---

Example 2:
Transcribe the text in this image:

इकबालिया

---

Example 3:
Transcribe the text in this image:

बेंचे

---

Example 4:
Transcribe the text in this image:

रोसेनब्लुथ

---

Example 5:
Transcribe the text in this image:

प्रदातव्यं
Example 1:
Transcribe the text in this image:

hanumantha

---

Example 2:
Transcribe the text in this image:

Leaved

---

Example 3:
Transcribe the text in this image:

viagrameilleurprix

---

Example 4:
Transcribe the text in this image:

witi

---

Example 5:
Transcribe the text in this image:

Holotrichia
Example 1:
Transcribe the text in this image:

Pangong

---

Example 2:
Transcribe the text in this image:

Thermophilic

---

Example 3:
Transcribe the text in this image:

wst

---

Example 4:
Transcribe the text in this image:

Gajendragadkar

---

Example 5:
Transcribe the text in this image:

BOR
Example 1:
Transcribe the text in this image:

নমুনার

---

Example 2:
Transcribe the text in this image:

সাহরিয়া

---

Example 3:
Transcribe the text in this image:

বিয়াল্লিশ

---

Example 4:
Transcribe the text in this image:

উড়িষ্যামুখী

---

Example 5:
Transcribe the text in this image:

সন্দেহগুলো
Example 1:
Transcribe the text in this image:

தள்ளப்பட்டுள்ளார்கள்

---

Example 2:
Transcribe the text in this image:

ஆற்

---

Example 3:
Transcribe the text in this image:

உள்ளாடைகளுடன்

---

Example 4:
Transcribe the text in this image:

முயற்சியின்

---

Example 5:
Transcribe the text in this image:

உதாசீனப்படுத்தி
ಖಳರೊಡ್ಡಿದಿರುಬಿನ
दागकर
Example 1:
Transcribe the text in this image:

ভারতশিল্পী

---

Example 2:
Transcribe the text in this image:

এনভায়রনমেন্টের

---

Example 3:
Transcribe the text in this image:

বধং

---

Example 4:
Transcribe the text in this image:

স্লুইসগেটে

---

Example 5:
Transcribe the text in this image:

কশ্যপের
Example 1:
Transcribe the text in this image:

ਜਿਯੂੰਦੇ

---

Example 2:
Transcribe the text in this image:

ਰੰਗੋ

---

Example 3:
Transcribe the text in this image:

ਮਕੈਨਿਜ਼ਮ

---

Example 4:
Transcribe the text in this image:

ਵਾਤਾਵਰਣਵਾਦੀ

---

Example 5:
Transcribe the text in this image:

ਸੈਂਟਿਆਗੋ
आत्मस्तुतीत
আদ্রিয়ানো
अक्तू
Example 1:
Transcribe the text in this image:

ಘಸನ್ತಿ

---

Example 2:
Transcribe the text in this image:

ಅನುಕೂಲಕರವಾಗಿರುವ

..............................

* **Exercise**
Each line of the data is to be transcribed exactly, with nothing left out.

* **Exercise answer**
---

Example 2:
Transcribe the text in this image:

इकबालिया

---

Example 3:
Transcribe the text in this image:

बेंचे

---

Example 4:
Transcribe the text in this image:

रोसेनब्लुथ

---

Example 5:
Transcribe the text in this image:

प्रदातव्यं
Example 1:
Transcribe the text in this image:

hanumantha

---

Example 2:
Transcribe the text in this image:

Leaved

---

Example 3:
Transcribe the text in this image:

viagrameilleurprix

---

Example 4:
Transcribe the text in this image:

witi

---

Example 5:
Transcribe the text in this image:

Holotrichia
Example 1:
Transcribe the text in this image:

Pangong

---

Example 2:
Transcribe the text in this image:

Thermophilic

---

Example 3:
Transcribe the text in this image:

wst

---

Example 4:
Transcribe the text in this image:

Gajendragadkar

---

Example 5:
Transcribe the text in this image:

BOR
Example 1:
Transcribe the text in this image:

নমুনার

---

Example 2:
Transcribe the text in this image:

সাহরিয়া

---

Example 3:
Transcribe the text in this image:

বিয়াল্লিশ

---

Example 4:
Transcribe the text in this image:

উড়িষ্যামুখী

---

Example 5:
Transcribe the text in this image:

সন্দেহগুলো
Example 1:
Transcribe the text in this image:

தள்ளப்பட்டுள்ளார்கள்

---

Example 2:
Transcribe the text in this image:

ஆற்

---

Example 3:
Transcribe the text in this image:

உள்ளாடைகளுடன்

---

Example 4:
Transcribe the text in this image:

முயற்சியின்

---

Example 5:
Transcribe the text in this image:

உதாசீனப்படுத்தி
ಖಳರೊಡ್ಡಿದಿರುಬಿನ
दागकर
Example 1:
Transcribe the text in this image:

ভারতশিল্পী

---

Example 2:
Transcribe the text in this image:

এনভায়রনমেন্টের

---

Example 3:
Transcribe the text in this image:

বধং

---

Example 4:
Transcribe the text in this image:

স্লুইসগেটে

---

Example 5:
Transcribe the text in this image:

কশ্যপের
Example 1:
Transcribe the text in this image:

ਜਿਯੂੰਦੇ

---

Example 2:
Transcribe the text in this image:

ਰੰਗੋ

---

Example 3:
Transcribe the text in this image:

ਮਕੈਨਿਜ਼ਮ

---

Example 4:
Transcribe the text in this image:

ਵਾਤਾਵਰਣਵਾਦੀ

---

Example 5:
Transcribe the text in this image:

ਸੈਂਟਿਆਗੋ
आत्मस्तुतीत
আদ্রিয়ানো
अक्तू
Example 1:
Transcribe the text in this image:

ಘಸನ್ತಿ

---

Example 2:
Transcribe the text in this image:

ಅನುಕೂಲಕರವಾಗಿರುವ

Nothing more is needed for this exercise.